The central goal of our laboratory is to investigate how cognition and behavior emerges from large-scale interactions across widely distributed neuronal ensembles. How do sophisticated cognitive processes such as perception, decision-making, and motor behavior emerge from large-scale interactions across the brain? Which neural mechanisms coordinate these interactions, how are they dynamically regulated in a goal-directed fashion, and how are these interactions disturbed in neuropsychiatric diseases?
We believe that, in order to successfully address these questions, it is key to link large-scale population measures of neuronal activity to circuit and cellular-level mechanisms. To this end, our lab combines human (MEG/EEG) and animal electrophysiology. A central aim of the lab is to integrate these two lines of research.
Spectral Fingerprints of Large-Scale Neuronal Interactions
To investigate large-scale neuronal interactions, we focus on the fine temporal structure of neuronal activity. Neuronal activity exhibits oscillations, i.e. periodicity, at various different frequencies and spatial scales. This structure may be key to understanding the neuronal mechanisms underlying large-scale interactions. Oscillations may serve as highly informative markers, or ‘spectral fingerprints’ of the circuit interactions involved in different cognitive functions.
Spectral Fingerprints in the ‘Resting Brain’
In one line of research, we investigate these spectral fingerprints with MEG and EEG in the resting human brain, i.e. without a specific behavioral task. We investigate how networks of brain regions spontaneously coordinate their oscillations at different frequencies and how these large-scale oscillatory interactions are altered in the diseased human brain. Our recent results suggest that oscillatory resting-state interactions may indeed provide sensitive markers for brain pathologies.
Task-Specific Neuronal Interactions
In another line of research, we investigate large-scale neuronal interactions underlying specific cognitive functions.
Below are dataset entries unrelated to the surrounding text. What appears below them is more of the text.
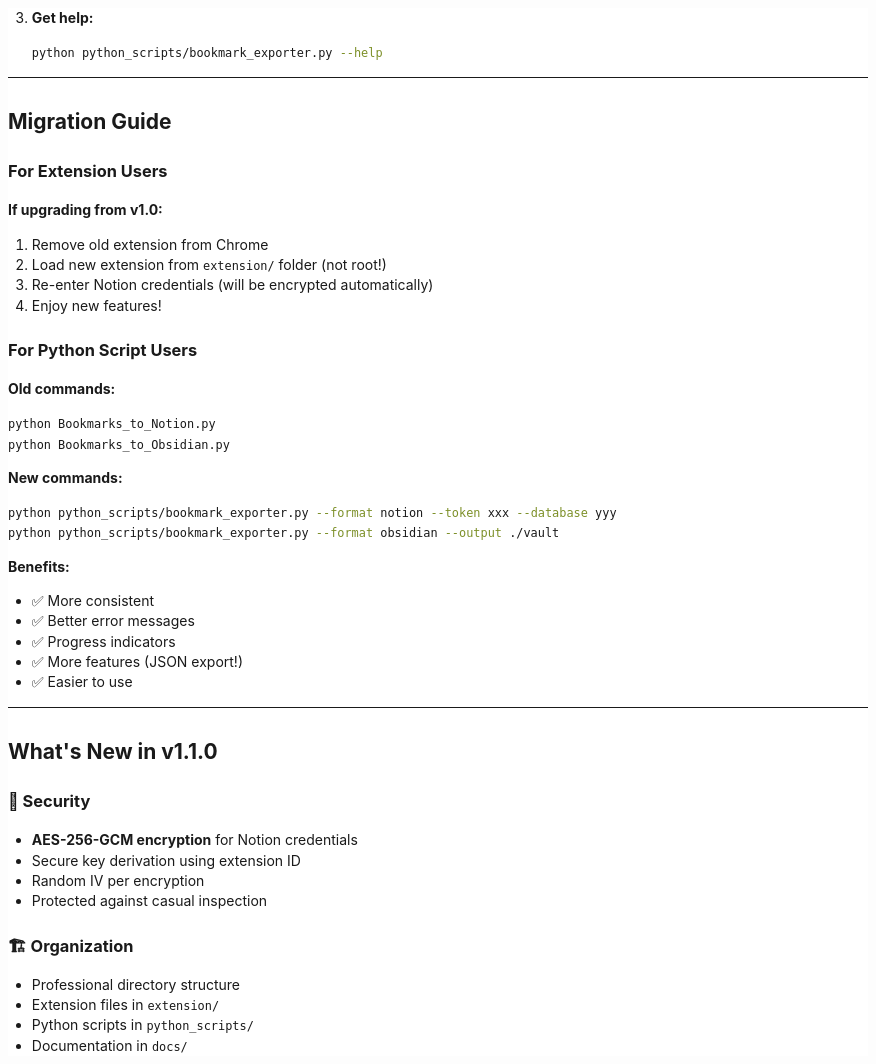 
3. **Get help:**
   ```bash
   python python_scripts/bookmark_exporter.py --help
   ```

---

## Migration Guide

### For Extension Users

**If upgrading from v1.0:**

1. Remove old extension from Chrome
2. Load new extension from `extension/` folder (not root!)
3. Re-enter Notion credentials (will be encrypted automatically)
4. Enjoy new features!

### For Python Script Users

**Old commands:**
```bash
python Bookmarks_to_Notion.py
python Bookmarks_to_Obsidian.py
```

**New commands:**
```bash
python python_scripts/bookmark_exporter.py --format notion --token xxx --database yyy
python python_scripts/bookmark_exporter.py --format obsidian --output ./vault
```

**Benefits:**
- ✅ More consistent
- ✅ Better error messages
- ✅ Progress indicators
- ✅ More features (JSON export!)
- ✅ Easier to use

---

## What's New in v1.1.0

### 🔐 Security
- **AES-256-GCM encryption** for Notion credentials
- Secure key derivation using extension ID
- Random IV per encryption
- Protected against casual inspection

### 🏗️ Organization
- Professional directory structure
- Extension files in `extension/`
- Python scripts in `python_scripts/`
- Documentation in `docs/`

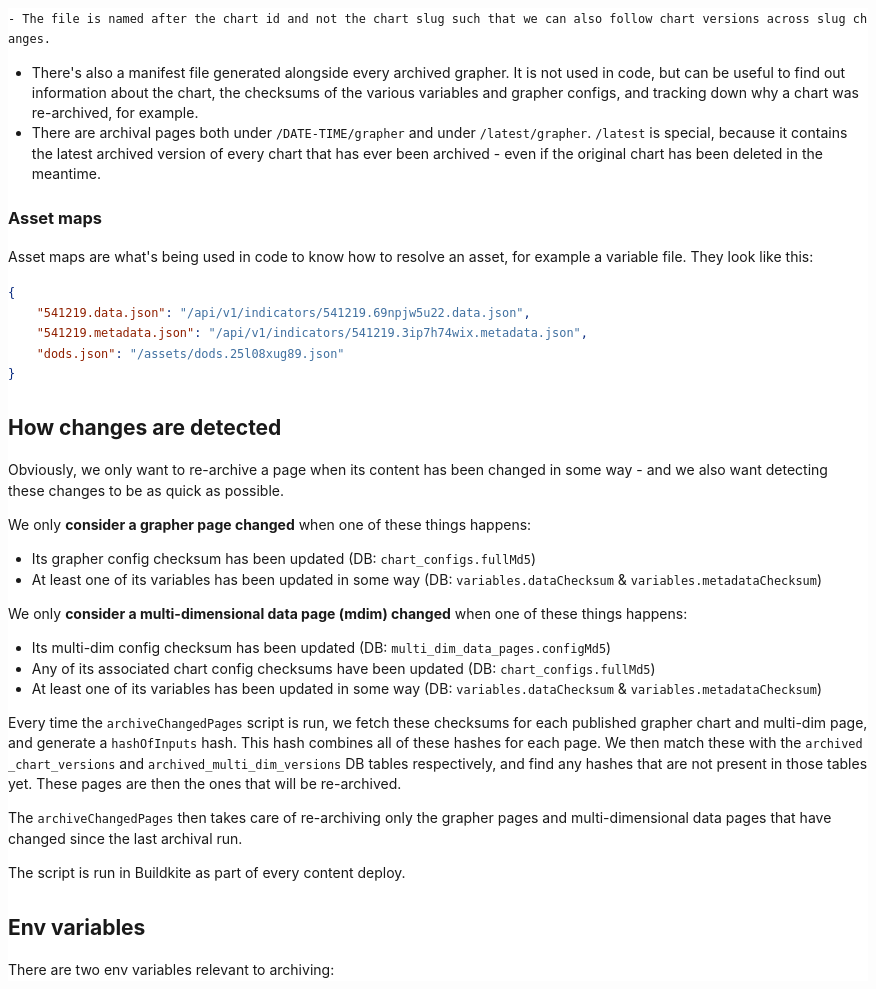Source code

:     - The file is named after the chart id and not the chart slug such that we can also follow chart versions across slug changes.
- There's also a manifest file generated alongside every archived grapher. It is not used in code, but can be useful to find out information about the chart, the checksums of the various variables and grapher configs, and tracking down why a chart was re-archived, for example.
- There are archival pages both under `/DATE-TIME/grapher` and under `/latest/grapher`. `/latest` is special, because it contains the latest archived version of every chart that has ever been archived - even if the original chart has been deleted in the meantime.

### Asset maps

Asset maps are what's being used in code to know how to resolve an asset, for example a variable file. They look like this:

```json
{
    "541219.data.json": "/api/v1/indicators/541219.69npjw5u22.data.json",
    "541219.metadata.json": "/api/v1/indicators/541219.3ip7h74wix.metadata.json",
    "dods.json": "/assets/dods.25l08xug89.json"
}
```

## How changes are detected

Obviously, we only want to re-archive a page when its content has been changed in some way - and we also want detecting these changes to be as quick as possible.

We only **consider a grapher page changed** when one of these things happens:

- Its grapher config checksum has been updated (DB: `chart_configs.fullMd5`)
- At least one of its variables has been updated in some way (DB: `variables.dataChecksum` & `variables.metadataChecksum`)

We only **consider a multi-dimensional data page (mdim) changed** when one of these things happens:

- Its multi-dim config checksum has been updated (DB: `multi_dim_data_pages.configMd5`)
- Any of its associated chart config checksums have been updated (DB: `chart_configs.fullMd5`)
- At least one of its variables has been updated in some way (DB: `variables.dataChecksum` & `variables.metadataChecksum`)

Every time the `archiveChangedPages` script is run, we fetch these checksums for each published grapher chart and multi-dim page, and generate a `hashOfInputs` hash. This hash combines all of these hashes for each page.
We then match these with the `archived_chart_versions` and `archived_multi_dim_versions` DB tables respectively, and find any hashes that are not present in those tables yet.
These pages are then the ones that will be re-archived.

The `archiveChangedPages` then takes care of re-archiving only the grapher pages and multi-dimensional data pages that have changed since the last archival run.

The script is run in Buildkite as part of every content deploy.

## Env variables

There are two env variables relevant to archiving:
We focus on decision-making and memory as two fundamental cognitive processes that involve flexible interactions across distributed cortical and sub-cortical networks. We study these interactions with M/EEG in humans and with large-scale microelectrode recordings in animals.
Understanding neuronal interactions in the healthy brain is a prerequisite for unraveling how these interactions are disturbed in the diseased brain. We aim to translate our research into the clinical context to better identify, understand and treat neuropsychiatric disorders.